• _WHAT IS BEING ASKED_
The answer required is how many lines of the following entries contain the word "ashwagandha", with no other words.

• _TASK DATA_
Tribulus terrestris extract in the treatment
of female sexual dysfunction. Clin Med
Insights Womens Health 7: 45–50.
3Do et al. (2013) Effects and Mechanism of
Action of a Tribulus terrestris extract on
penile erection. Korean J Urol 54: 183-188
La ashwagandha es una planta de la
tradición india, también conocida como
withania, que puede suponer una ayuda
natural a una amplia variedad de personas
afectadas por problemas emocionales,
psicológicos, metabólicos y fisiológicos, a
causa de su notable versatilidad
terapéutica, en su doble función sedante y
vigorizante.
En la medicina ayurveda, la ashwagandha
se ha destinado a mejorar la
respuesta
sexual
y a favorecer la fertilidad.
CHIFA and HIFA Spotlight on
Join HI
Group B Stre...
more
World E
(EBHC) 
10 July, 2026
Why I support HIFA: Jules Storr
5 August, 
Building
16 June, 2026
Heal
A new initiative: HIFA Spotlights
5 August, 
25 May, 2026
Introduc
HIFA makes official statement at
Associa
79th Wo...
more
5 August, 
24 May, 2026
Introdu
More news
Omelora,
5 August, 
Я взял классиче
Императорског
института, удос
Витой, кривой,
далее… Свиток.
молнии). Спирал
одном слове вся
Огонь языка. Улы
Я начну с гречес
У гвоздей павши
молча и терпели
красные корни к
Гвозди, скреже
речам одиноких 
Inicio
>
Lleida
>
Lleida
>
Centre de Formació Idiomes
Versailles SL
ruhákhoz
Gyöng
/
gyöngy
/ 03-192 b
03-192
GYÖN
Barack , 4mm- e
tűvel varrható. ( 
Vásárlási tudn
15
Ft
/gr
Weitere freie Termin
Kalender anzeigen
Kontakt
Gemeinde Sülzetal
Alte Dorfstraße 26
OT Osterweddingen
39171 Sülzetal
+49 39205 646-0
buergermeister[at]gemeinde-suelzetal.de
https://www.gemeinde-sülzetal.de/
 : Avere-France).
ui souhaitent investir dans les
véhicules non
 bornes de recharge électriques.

• _EXERCISE SOLUTION_
2